[GIVEN PASSAGE]

........

No. 4 - sounds like it is sung at a lower pitch than the others, i.e. transposed down a half-step.


----------



## adriesba (Dec 30, 2019)

I know who one of the singers is, so I feel like I'm biased.

1. Nice voice, but does seem rushed.

2. Not bad, but compared to others it doesn't seem as great. The singer might be trying too hard to be emotional.

3. Pretty good, but when compared to others, this singer strikes me as having to deep or dark of a voice for the music.

4. Something about this voice I don't like.

5. I might know who the singer is. Absolutely beautiful voice, but needs to sing a bit louder.

6. I know who is singing, so I might be biased. Very beautiful, and overall the most dreamy sounding. This is my favorite.

7. The voice can be pretty, but the high notes are too weak.

I feel like, because I am comparing such short selections and listening so closely and intently, that I am thinking about these way more than I would if I were to just listen to the recordings normally.


----------



## adriesba (Dec 30, 2019)

By the way, thanks for making these YouTube links instead of downloads. I like that better.


----------



## Skakner (Oct 8, 2020)

*The samples*
1 - Isokoski, Berlin Radio Symphony, Janowski (Ondine, 2002)
2 - Fleming, Houston Symphony, Eschenbach (RCA, 1995)
3 - Norman, Gewandhausorchester Leipzig, Masur (Phillips, 1982)
4 - Schwarzkopf, Berlin Radio Symphony Orchestra, Szell (EMI, 1965)
5 - Auger, Wiener Philharmoniker, Previn (Telarc, 1989)
6 - Janowitz, Berliner Philharmoniker, Karajan (DG, 1973)
7 - Studer, Staatskapelle Dresden, Sinopoli (DG, 1993)










*Janowitz* (sample 6) took 5 votes
*Fleming* (sample 2) took 1 vote
*Norman* (sample 3) took 1 vote

I think that all seven performances are more than good. My personal preferences are Norman, Studer, Isokoski.

Thank you all for your contribution and the great comments!!


----------



## Skakner (Oct 8, 2020)

hustlefan said:


> *No. 4* - sounds like it is sung at a lower pitch than the others, i.e. *transposed down a half-step*.

........

[EXTRACTED RECORDS]
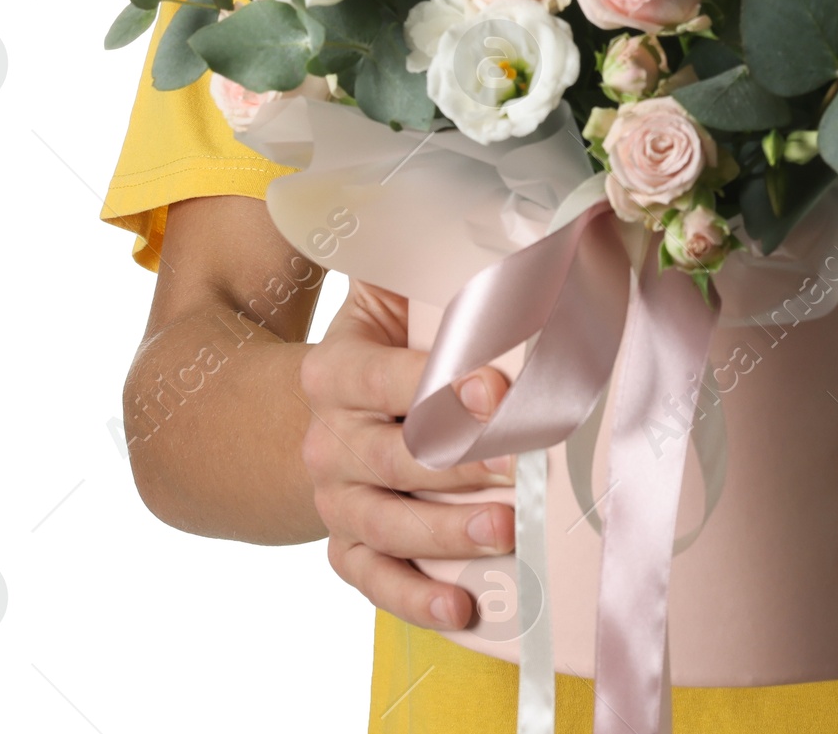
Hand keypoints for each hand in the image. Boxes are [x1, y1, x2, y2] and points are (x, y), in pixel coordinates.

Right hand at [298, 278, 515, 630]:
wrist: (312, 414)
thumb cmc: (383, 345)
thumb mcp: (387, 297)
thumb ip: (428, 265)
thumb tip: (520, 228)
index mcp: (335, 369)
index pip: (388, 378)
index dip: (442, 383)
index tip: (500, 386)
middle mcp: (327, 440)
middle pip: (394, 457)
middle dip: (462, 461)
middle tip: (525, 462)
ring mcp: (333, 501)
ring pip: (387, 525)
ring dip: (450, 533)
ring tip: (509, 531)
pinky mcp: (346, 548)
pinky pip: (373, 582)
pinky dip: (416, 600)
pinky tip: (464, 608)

........

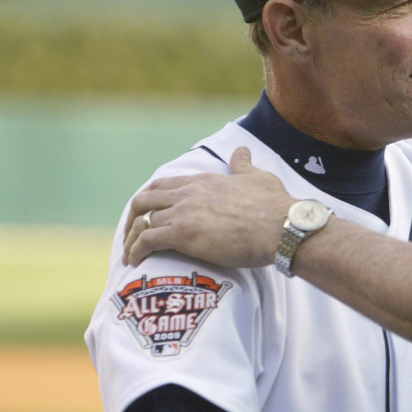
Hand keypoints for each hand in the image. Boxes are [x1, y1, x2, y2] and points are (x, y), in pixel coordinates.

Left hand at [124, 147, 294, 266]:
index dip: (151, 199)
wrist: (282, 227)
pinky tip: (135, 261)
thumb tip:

........

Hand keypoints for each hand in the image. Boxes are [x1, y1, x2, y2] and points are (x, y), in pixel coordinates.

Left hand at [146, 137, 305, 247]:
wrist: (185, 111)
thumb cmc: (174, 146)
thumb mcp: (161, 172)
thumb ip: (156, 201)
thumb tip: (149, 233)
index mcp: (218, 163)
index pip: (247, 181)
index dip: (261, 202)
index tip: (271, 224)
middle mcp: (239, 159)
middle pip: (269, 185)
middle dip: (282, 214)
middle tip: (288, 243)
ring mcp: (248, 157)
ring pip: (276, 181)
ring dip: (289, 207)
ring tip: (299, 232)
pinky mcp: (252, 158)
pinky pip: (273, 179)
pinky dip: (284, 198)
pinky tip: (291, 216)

........

[TASK REQUIREMENTS]
• A. Edit the thread about the seven recordings so that it is given again starting at "Thank you all" and ending at "down a half-step*.", with "contribution" replaced by "participation".
• B. Pick up the thread about the seven recordings where it stops, and carry it on from there.

[EXERCISE ANSWERS]
• A.
Thank you all for your participation and the great comments!!


----------



## Skakner (Oct 8, 2020)

hustlefan said:


> *No. 4* - sounds like it is sung at a lower pitch than the others, i.e. *transposed down a half-step*.

• B.
Exactly! :clap:
Whoever plays (or have played an instrument) could detect this pitch difference in sample 4.

The story behind this...
Rumors say that by 1965, Schwarzkopf (50 years old) had some technical issues and "Frühling" was played a semitone down, probably because of her difficulty (or inability) to handle the high b properly. Walter Legge who was the producer and (Schwarzkopf's husband) maybre pulled some strings. Despite of the artistic outcome (which is a matter of personal taste), I think that a conductor of Szell's stature shouldn't accept to violate composer's score.

This b is the highest note of all four songs.


----------



## Rogerx (Apr 27, 2018)

I have one wrong, I thought you had posted Schwarzkopf twice.
I did miss the famous Lucia Popp recording however.


----------



## wkasimer (Jun 5, 2017)

Skakner said:


> *The samples*
> 1 - Isokoski, Berlin Radio Symphony, Janowski (Ondine, 2002)


I remember liking this one a lot when I first heard it - but I don't remember finding it nearly as rushed as it seemed when thus excerpted.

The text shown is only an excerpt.